Data excerpts
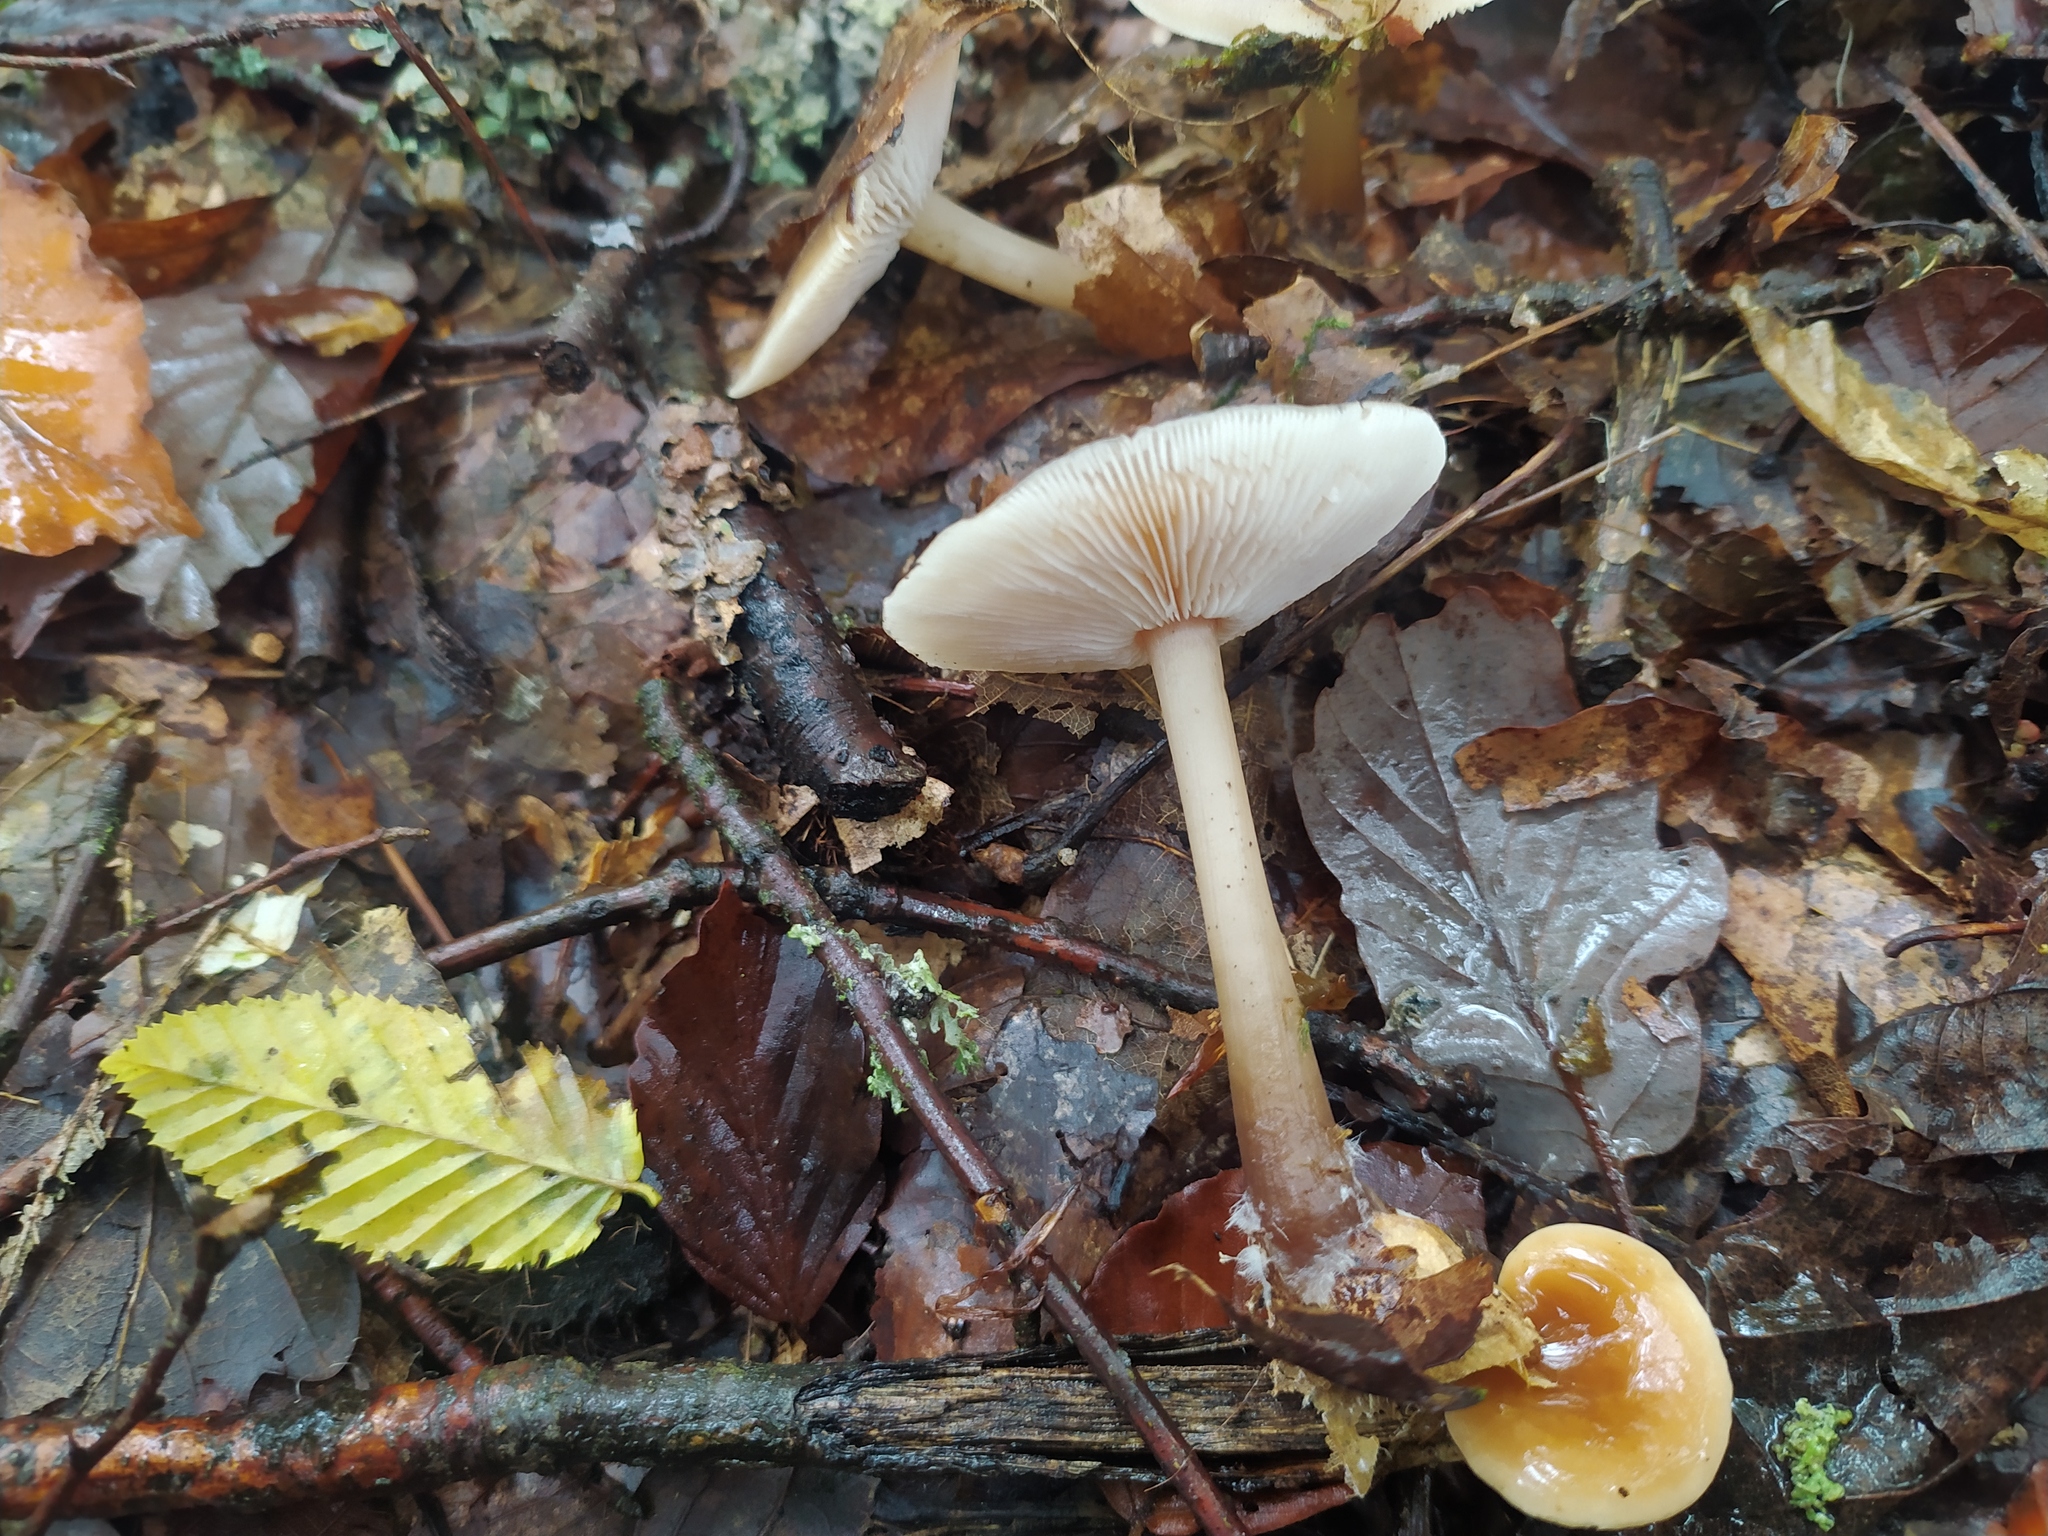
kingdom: Fungi
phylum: Basidiomycota
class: Agaricomycetes
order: Agaricales
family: Omphalotaceae
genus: Rhodocollybia
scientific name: Rhodocollybia butyracea
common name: Butter cap
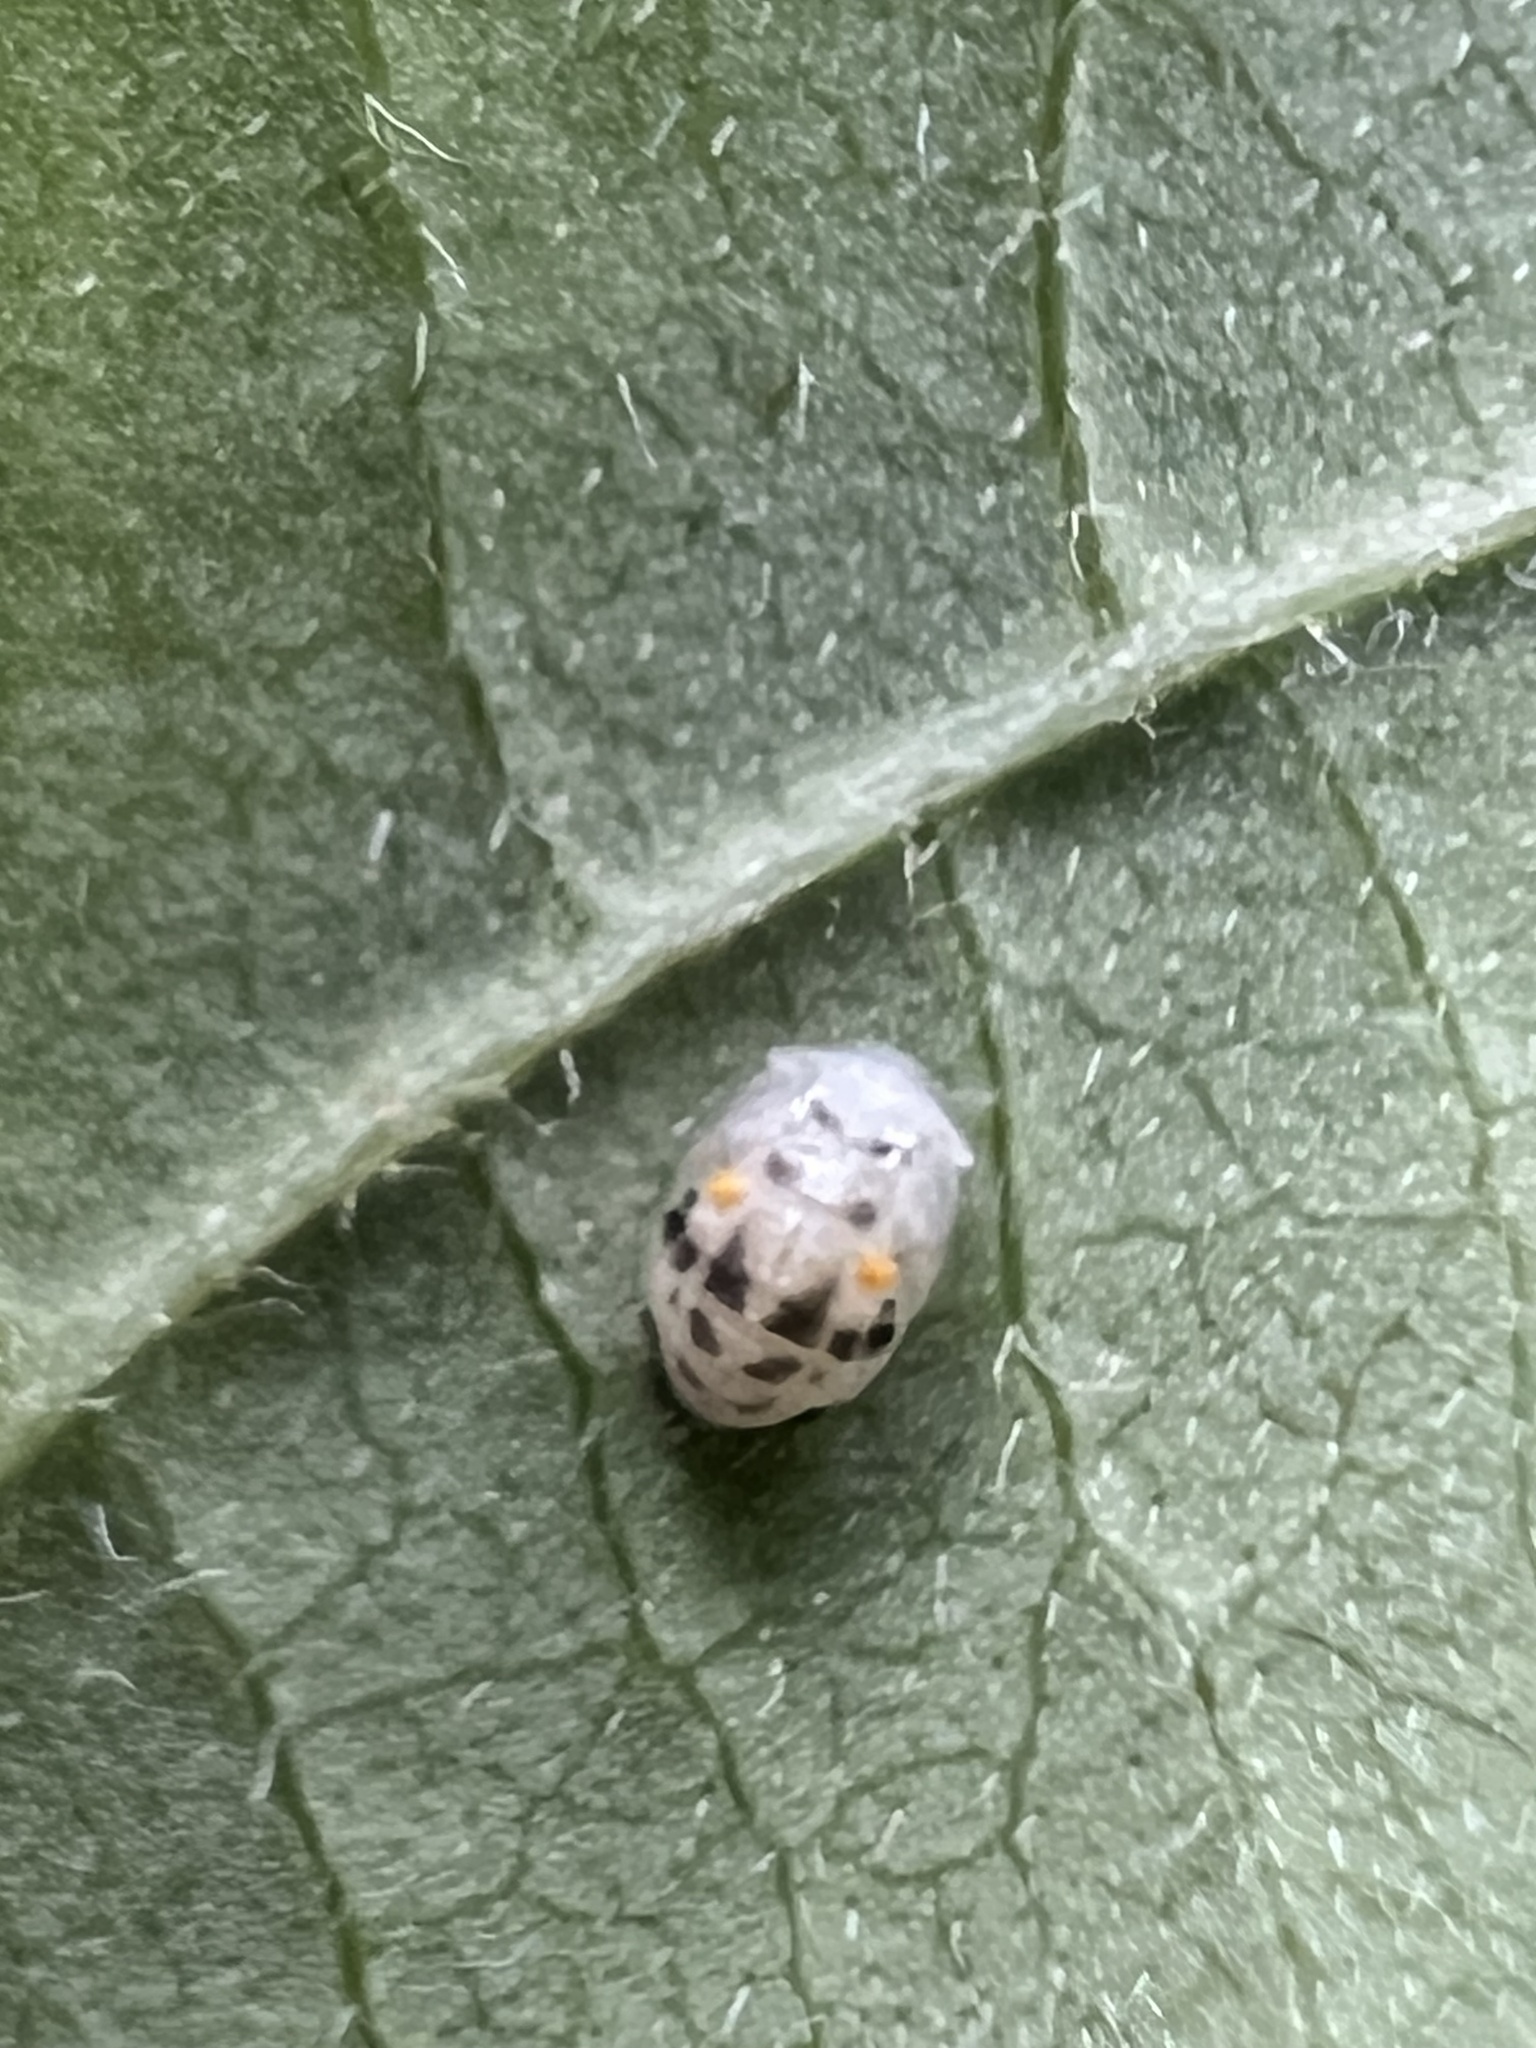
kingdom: Animalia
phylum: Arthropoda
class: Insecta
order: Coleoptera
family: Coccinellidae
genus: Psyllobora
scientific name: Psyllobora vigintimaculata
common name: Ladybird beetle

**WORK TO COMPLETE:**
Reproduce every line of the records above word for word, omitting the pictures.

**COMPLETED EXERCISE:**
kingdom: Fungi
phylum: Basidiomycota
class: Agaricomycetes
order: Agaricales
family: Omphalotaceae
genus: Rhodocollybia
scientific name: Rhodocollybia butyracea
common name: Butter cap
kingdom: Animalia
phylum: Arthropoda
class: Insecta
order: Coleoptera
family: Coccinellidae
genus: Psyllobora
scientific name: Psyllobora vigintimaculata
common name: Ladybird beetle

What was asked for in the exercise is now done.